# Saved data entries:
▼▼▼
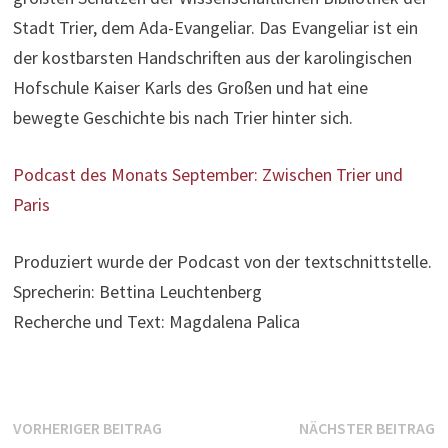
Stadt Trier, dem Ada-Evangeliar. Das Evangeliar ist ein
der kostbarsten Handschriften aus der karolingischen
Hofschule Kaiser Karls des Großen und hat eine
bewegte Geschichte bis nach Trier hinter sich.
Podcast des Monats September: Zwischen Trier und
Paris
Produziert wurde der Podcast von der textschnittstelle.
Sprecherin: Bettina Leuchtenberg
Recherche und Text: Magdalena Palica
Beitragsnavigation
Vorheriger
N
VORHERIGER BEITRAG
NÄCHSTER BEITRAG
▲▲▲
# YOUR TASK:
Transcribe the text of the entries above line for line, leaving out the pictures.

# ANSWER BOX:
Stadt Trier, dem Ada-Evangeliar. Das Evangeliar ist ein
der kostbarsten Handschriften aus der karolingischen
Hofschule Kaiser Karls des Großen und hat eine
bewegte Geschichte bis nach Trier hinter sich.
Podcast des Monats September: Zwischen Trier und
Paris
Produziert wurde der Podcast von der textschnittstelle.
Sprecherin: Bettina Leuchtenberg
Recherche und Text: Magdalena Palica
Beitragsnavigation
Vorheriger
N
VORHERIGER BEITRAG
NÄCHSTER BEITRAG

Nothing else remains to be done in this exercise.